The study, produced by MIT Sloan Management Review in conjunction with auditing firm Deloitte, surveyed more than 2500 executives.
The executives were asked to rank their business in "social business" maturity on a scale of one to 10, with 52 per cent giving their business a score of three or lower.
The study also found social business was becoming more important to businesses, with 36 per cent of executives rating it as "important" compared with last year's 18 per cent.
Social business was defined in the survey as using social media, software and networks to benefit from connections between people, information and assets.
In the energy and utilities sector, the number of managers who felt social business was "important" more than tripled from just 7.1 per cent last year to 29 per cent.
Despite this rise in importance, the study noted that many businesses surveyed were "stuck in first gear".

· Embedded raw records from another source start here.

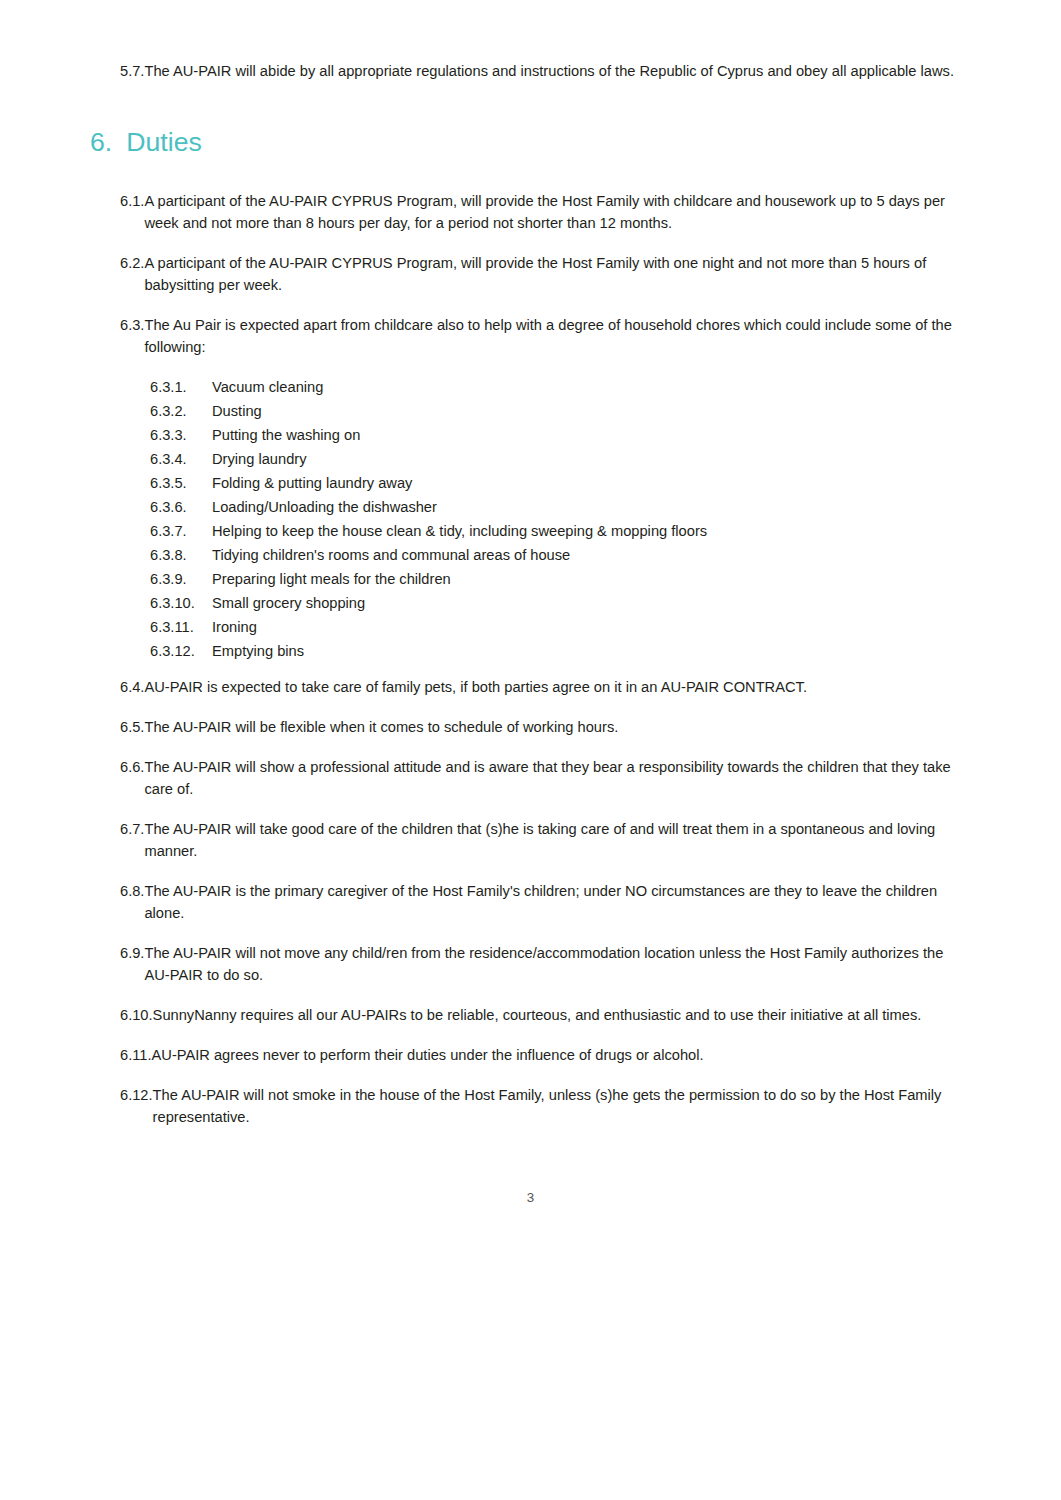5.7.
The AU-PAIR will abide by all appropriate regulations and instructions of the Republic of Cyprus and obey all applicable laws.
6. Duties
6.1.
A participant of the AU-PAIR CYPRUS Program, will provide the Host Family with childcare and housework up to 5 days per week and not more than 8 hours per day, for a period not shorter than 12 months.
6.2.
A participant of the AU-PAIR CYPRUS Program, will provide the Host Family with one night and not more than 5 hours of babysitting per week.
6.3.
The Au Pair is expected apart from childcare also to help with a degree of household chores which could include some of the following:
6.3.1.
Vacuum cleaning
6.3.2.
Dusting
6.3.3.
Putting the washing on
6.3.4.
Drying laundry
6.3.5.
Folding & putting laundry away
6.3.6.
Loading/Unloading the dishwasher
6.3.7.
Helping to keep the house clean & tidy, including sweeping & mopping floors
6.3.8.
Tidying children's rooms and communal areas of house
6.3.9.
Preparing light meals for the children
6.3.10.
Small grocery shopping
6.3.11.
Ironing
6.3.12.
Emptying bins
6.4.
AU-PAIR is expected to take care of family pets, if both parties agree on it in an AU-PAIR CONTRACT.
6.5.
The AU-PAIR will be flexible when it comes to schedule of working hours.
6.6.
The AU-PAIR will show a professional attitude and is aware that they bear a responsibility towards the children that they take care of.
6.7.
The AU-PAIR will take good care of the children that (s)he is taking care of and will treat them in a spontaneous and loving manner.
6.8.
The AU-PAIR is the primary caregiver of the Host Family's children; under NO circumstances are they to leave the children alone.
6.9.
The AU-PAIR will not move any child/ren from the residence/accommodation location unless the Host Family authorizes the AU-PAIR to do so.
6.10.
SunnyNanny requires all our AU-PAIRs to be reliable, courteous, and enthusiastic and to use their initiative at all times.
6.11.
AU-PAIR agrees never to perform their duties under the influence of drugs or alcohol.
6.12.
The AU-PAIR will not smoke in the house of the Host Family, unless (s)he gets the permission to do so by the Host Family representative.
3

The three main obstacles identified for social business were a lack of an overall strategy, with 28 per cent of respondents identifying this as a problem, too many competing priorities at 26 per cent, and a lack of a proven business case or value proposition at 21 per cent.
Executive editor for MIT Sloan Management David Kiron said leadership was a strong factor.
"Companies that are generating value with social business tend to have leaders who have helped get these capabilities applied to important business problems."
Technology research firm Gartner estimated 80 per cent of social business projects between now and 2015 would yield disappointing results because of a lack of leadership support and the perception of social media as a technology rather than a business driver.